• DIRECTIVE:
Gather every line of the records that contains the word "time" and copy each one out in full.

• RAW RECORDS:
-------------------------

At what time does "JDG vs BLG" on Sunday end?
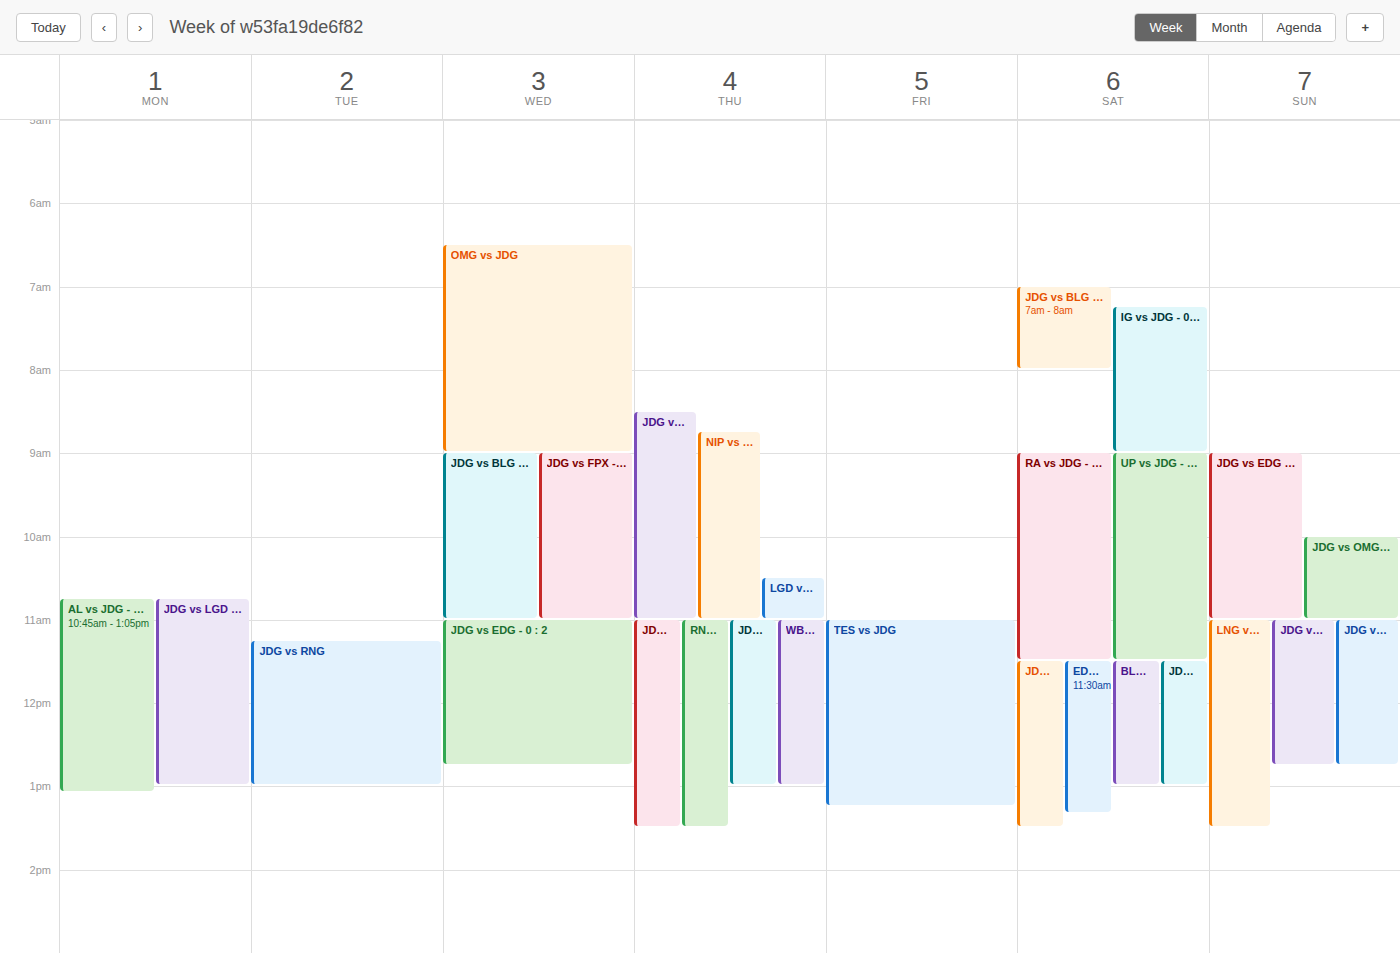
12:45 PM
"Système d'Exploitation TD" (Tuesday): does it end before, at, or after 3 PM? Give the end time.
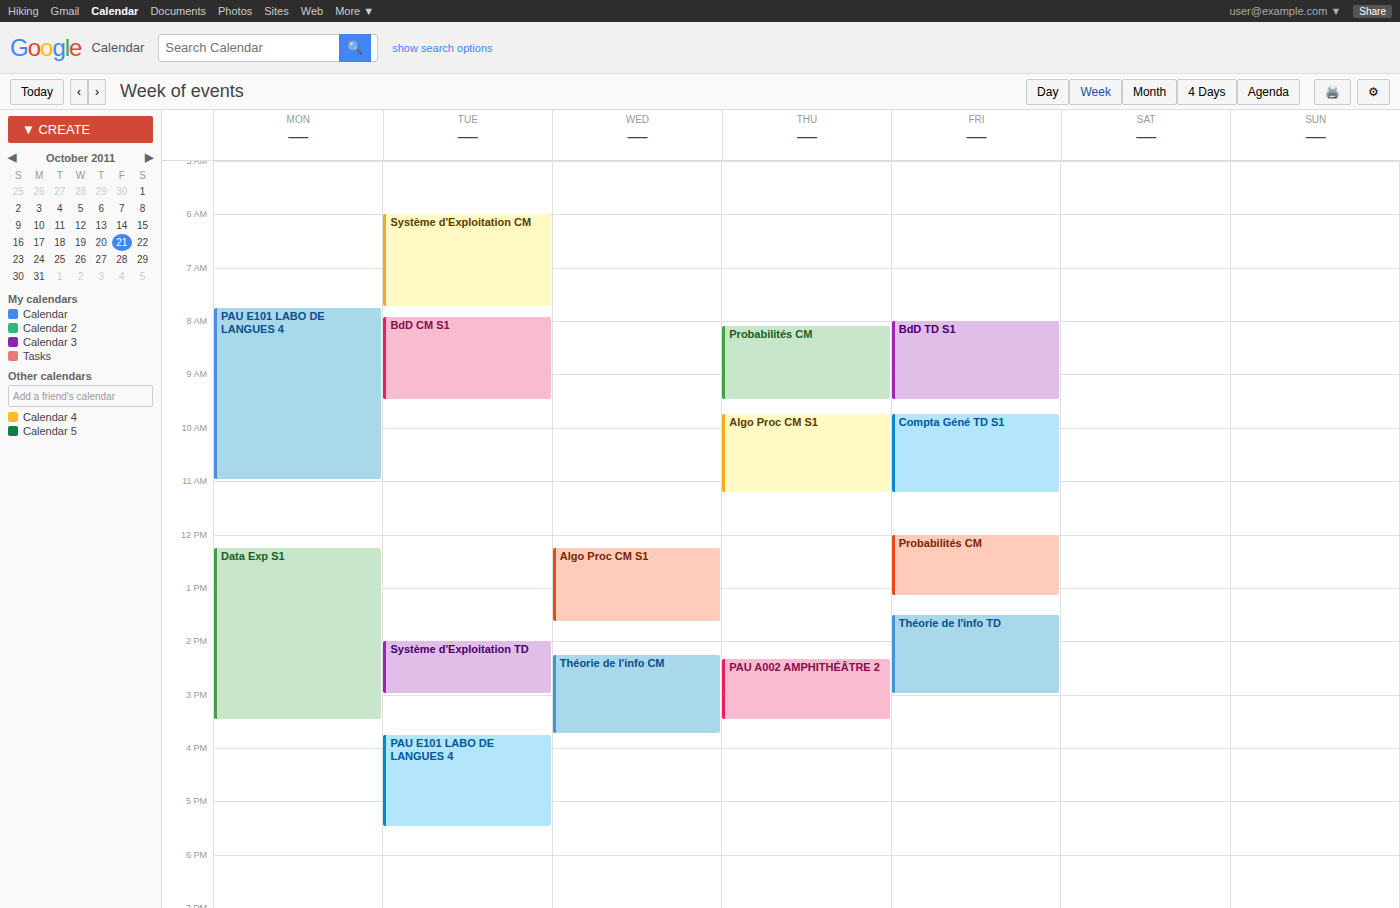
3:00 PM -- exactly at 3 PM, on the 3 PM line.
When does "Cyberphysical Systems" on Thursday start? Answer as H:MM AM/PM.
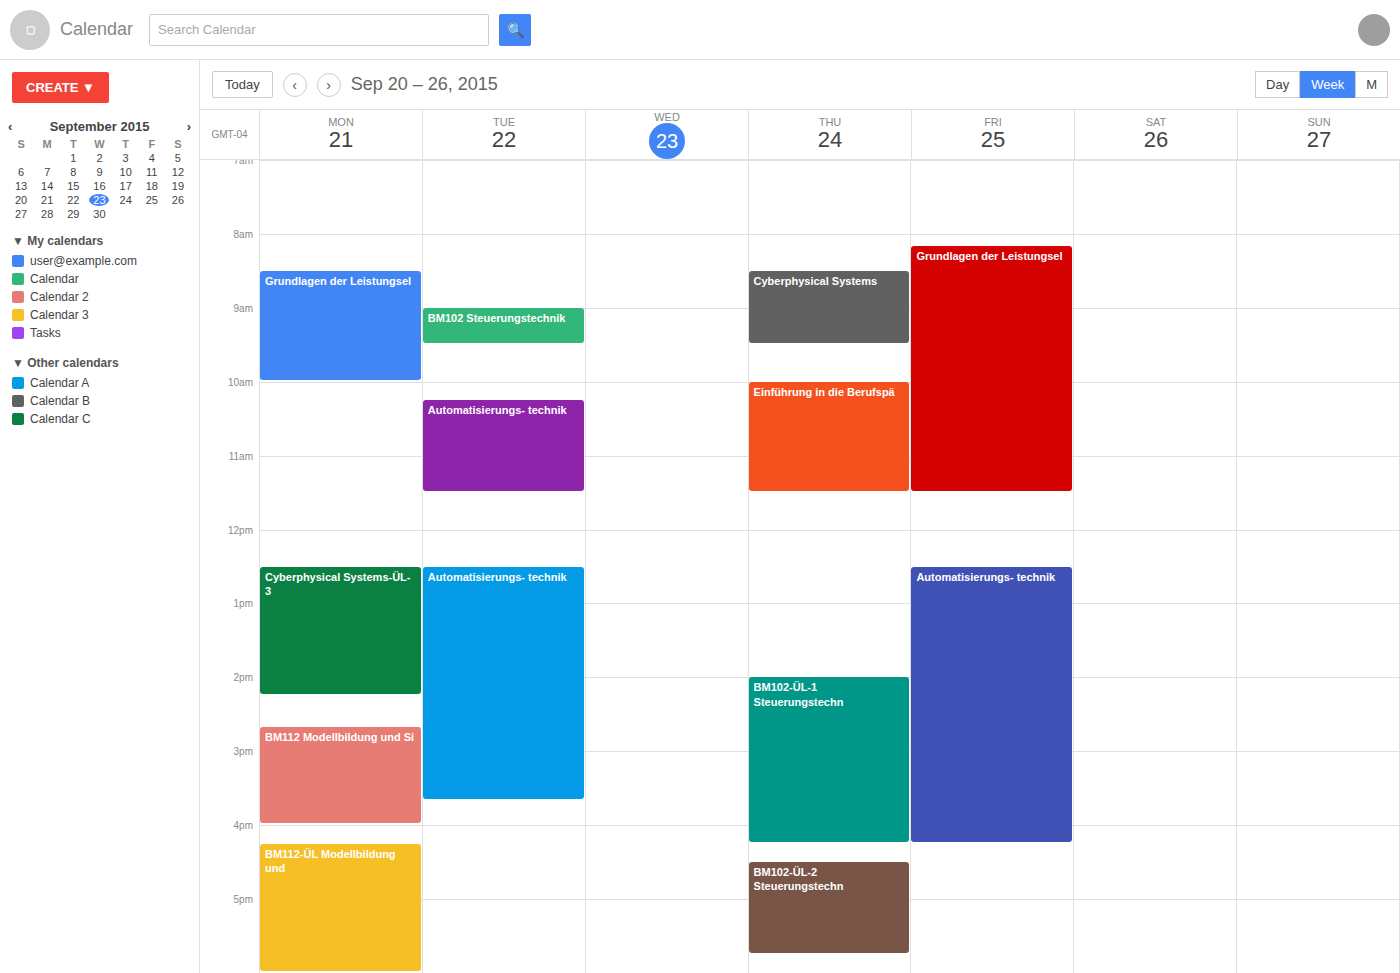
8:30 AM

-------------------------

• CORRECT RESULT:
At what time does "JDG vs BLG" on Sunday end?
"Système d'Exploitation TD" (Tuesday): does it end before, at, or after 3 PM? Give the end time.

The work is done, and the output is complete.